RECORD SET >>
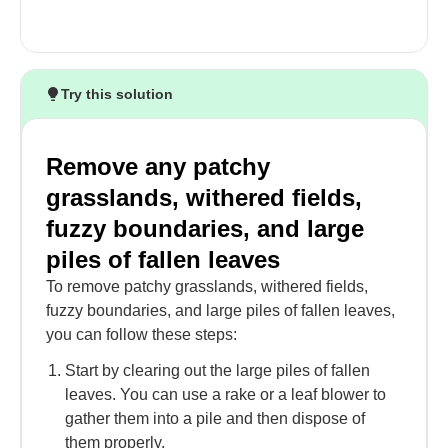
Try this solution
Remove any patchy
grasslands, withered fields,
fuzzy boundaries, and large
piles of fallen leaves
To remove patchy grasslands, withered fields,
fuzzy boundaries, and large piles of fallen leaves,
you can follow these steps:
Start by clearing out the large piles of fallen
leaves. You can use a rake or a leaf blower to
gather them into a pile and then dispose of
them properly.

WHAT YOU NEED TO DO >>
Rewrite the text of the records above with "withered fields" replaced by "dry lawns" and everything else left unchanged, and leave the pictures out of your answer.

EXERCISE RESULT >>
Try this solution
Remove any patchy
grasslands, dry lawns,
fuzzy boundaries, and large
piles of fallen leaves
To remove patchy grasslands, dry lawns,
fuzzy boundaries, and large piles of fallen leaves,
you can follow these steps:
Start by clearing out the large piles of fallen
leaves. You can use a rake or a leaf blower to
gather them into a pile and then dispose of
them properly.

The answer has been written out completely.